Bill Aimed at Regulating COVID-19 Notification Apps Introduced in the Senate

by | Jun 5, 2020 | COVID-19, Health IT, Legislation & Rulemaking, Privacy & Consent

The Exposure Notification Privacy Act (“ENPA”) was introduced in the Senate on June 1 in an effort to regulate the growth of contact tracing applications and similar automated notification tracking. The ENPA aims to regulate websites, apps and similar services that provide a form of automated digital notification to individuals who may have been exposed to an infectious disease and would be enforced by the FTC and State AGs. “Prior affirmative express consent” would be required to enroll an individual in any such service and the service would need to make available a Privacy Policy describing its data collection, processing and transfer practices.

The ENPA would also impose limitations on disclosure of data collected by such services, as well as minimum necessary requirements and specific data security practices, including (1) risk and vulnerability assessments; (2) corrective and preventive action to mitigate any identified risks and vulnerabilities which have been identified; and (3) breach notification. Notably, although research activities are carved out from the ENPA, activities or information subject to the Health Insurance Portability and Accountability Act (“HIPAA”) are not expressly excluded from the ENPA.

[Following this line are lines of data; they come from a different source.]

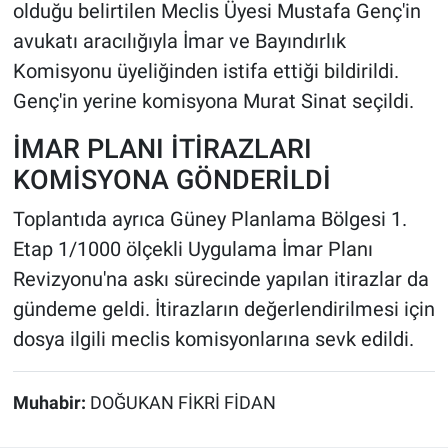
olduğu belirtilen Meclis Üyesi Mustafa Genç'in
avukatı aracılığıyla İmar ve Bayındırlık
Komisyonu üyeliğinden istifa ettiği bildirildi.
Genç'in yerine komisyona Murat Sinat seçildi.
İMAR PLANI İTİRAZLARI
KOMİSYONA GÖNDERİLDİ
Toplantıda ayrıca Güney Planlama Bölgesi 1.
Etap 1/1000 ölçekli Uygulama İmar Planı
Revizyonu'na askı sürecinde yapılan itirazlar da
gündeme geldi. İtirazların değerlendirilmesi için
dosya ilgili meclis komisyonlarına sevk edildi.
Muhabir:
DOĞUKAN FİKRİ FİDAN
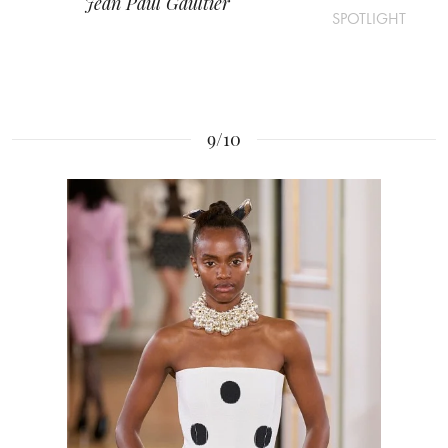
Jean Paul Gaultier
SPOTLIGHT
9/10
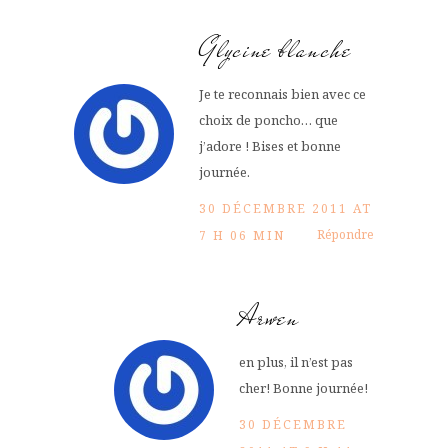
Glycine blanche
Je te reconnais bien avec ce
choix de poncho… que
j’adore ! Bises et bonne
journée.
30 DÉCEMBRE 2011 AT
Répondre
7 H 06 MIN
Arwen
en plus, il n’est pas
cher! Bonne journée!
30 DÉCEMBRE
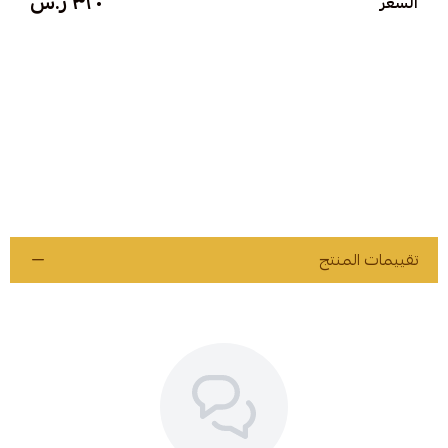
٣٢٠ ر.س
السعر
تقييمات المنتج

The ENPA is similar to the COVID-19 Consumer Data Protection Act (“CCDPA”), introduced previously in May. However, although both bills would regulate forms of contact tracing activities, there are key differences between the ENPA and the CCDPA:

  • The ENPA focuses on confirmed diagnoses only (actual, positive or presumptive positive confirmed by public health authority or health care provider) of any infectious disease, while the CCDPA addresses not only contact tracing and the spread, signs or symptoms of COVID-19, but also compliance with social distancing and other requirements imposed by federal, state or local authorities.
  • The ENPA would apply only to “automated exposure notification services” subject to the FTCA and to common carriers/certain non-profits. The CCDPA, however, would apply to any entities subject to the FTCA as well as common carriers and certain non-profits that conducted certain contact tracing activities.
  • The CCDPA expressly excludes information which is subject to HIPAA, however, the ENPA does not expressly exclude such information.
  • The ENPA would require collaboration, at minimum, by such services with public health authorities.
  • The ENPA preserves the ability of States to enact their own contact tracing and related statutes and regulations. However, the proposed CCDPA would prohibit States from enacting their own statutes and regulations “related to” the “collection, processing, or transfer of covered data for a purpose covered by the CCDPA.”

Another bill introduced in May, the Public Health Emergency Privacy Act, although similar to the CCDPA and ENPA, would additionally provide a private right of action to individuals for violations of the proposed legislation.  

The Senate isn’t the only one pushing for legislation to address contact tracing and notification services.  New Jersey’s legislature has taken a somewhat different approach and introduced a data privacy bill for information collected specifically by public health agencies for COVID-19 contact tracing purposes. Public health entities and the third parties to whom they disclose information would be permitted to use the information only for contact tracing purposes. It would further require publication of the name of any third party entity to which a public health entity disclosed information for contact tracing purposes, as well as data deletion after 30 days.